Provided data –

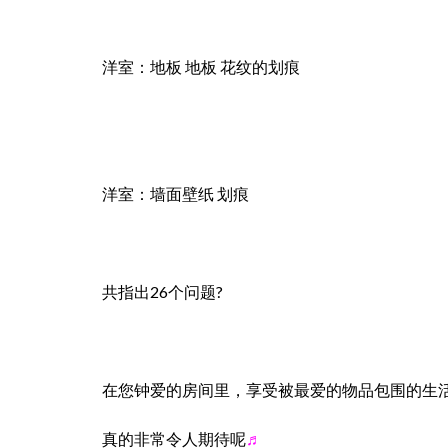
洋室：地板 地板 花纹的划痕
洋室：墙面壁纸 划痕
共指出26个问题?
在您钟爱的房间里，享受被最爱的物品包围的生
真的非常令人期待呢
♬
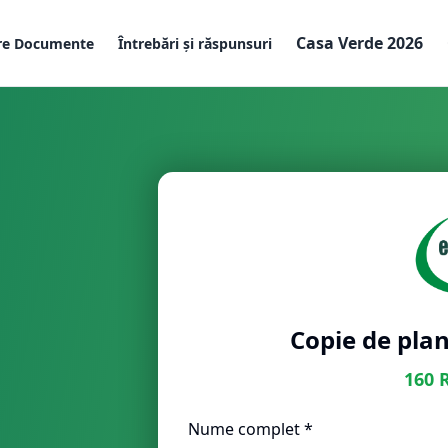
Casa Verde 2026
re Documente
Întrebări și răspunsuri
Copie de plan
160
Nume complet *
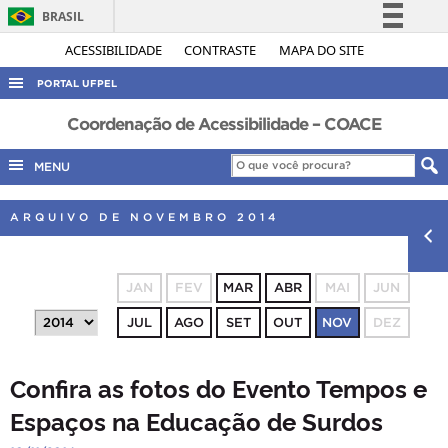
BRASIL
Simplifique!
ACESSIBILIDADE
CONTRASTE
MAPA DO SITE
Comunica BR
PORTAL UFPEL
Participe
ACESSO À INFORMAÇÃO
Coordenação de Acessibilidade – COACE
Acesso à informação
AUDITORIA
MENU
Legislação
COBALTO
Canais
ARQUIVO DE NOVEMBRO 2014
CONCURSOS
EDITAIS
JAN
FEV
MAR
ABR
MAI
JUN
INTERNACIONAL
JUL
AGO
SET
OUT
NOV
DEZ
OUVIDORIA
PORTARIAS
Confira as fotos do Evento Tempos e
TELEFONES
Espaços na Educação de Surdos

Assigned task –
Return the lines of text read from each record, reproducing every line exactly and in the same order. Leave the pictures out of the answer.

Written reply –
洋室：地板 地板 花纹的划痕
洋室：墙面壁纸 划痕
共指出26个问题?
在您钟爱的房间里，享受被最爱的物品包围的生
真的非常令人期待呢
♬
Casa Verde 2026
re Documente
Întrebări și răspunsuri
Copie de plan
160
Nume complet *
BRASIL
Simplifique!
ACESSIBILIDADE
CONTRASTE
MAPA DO SITE
Comunica BR
PORTAL UFPEL
Participe
ACESSO À INFORMAÇÃO
Coordenação de Acessibilidade – COACE
Acesso à informação
AUDITORIA
MENU
Legislação
COBALTO
Canais
ARQUIVO DE NOVEMBRO 2014
CONCURSOS
EDITAIS
JAN
FEV
MAR
ABR
MAI
JUN
INTERNACIONAL
JUL
AGO
SET
OUT
NOV
DEZ
OUVIDORIA
PORTARIAS
Confira as fotos do Evento Tempos e
TELEFONES
Espaços na Educação de Surdos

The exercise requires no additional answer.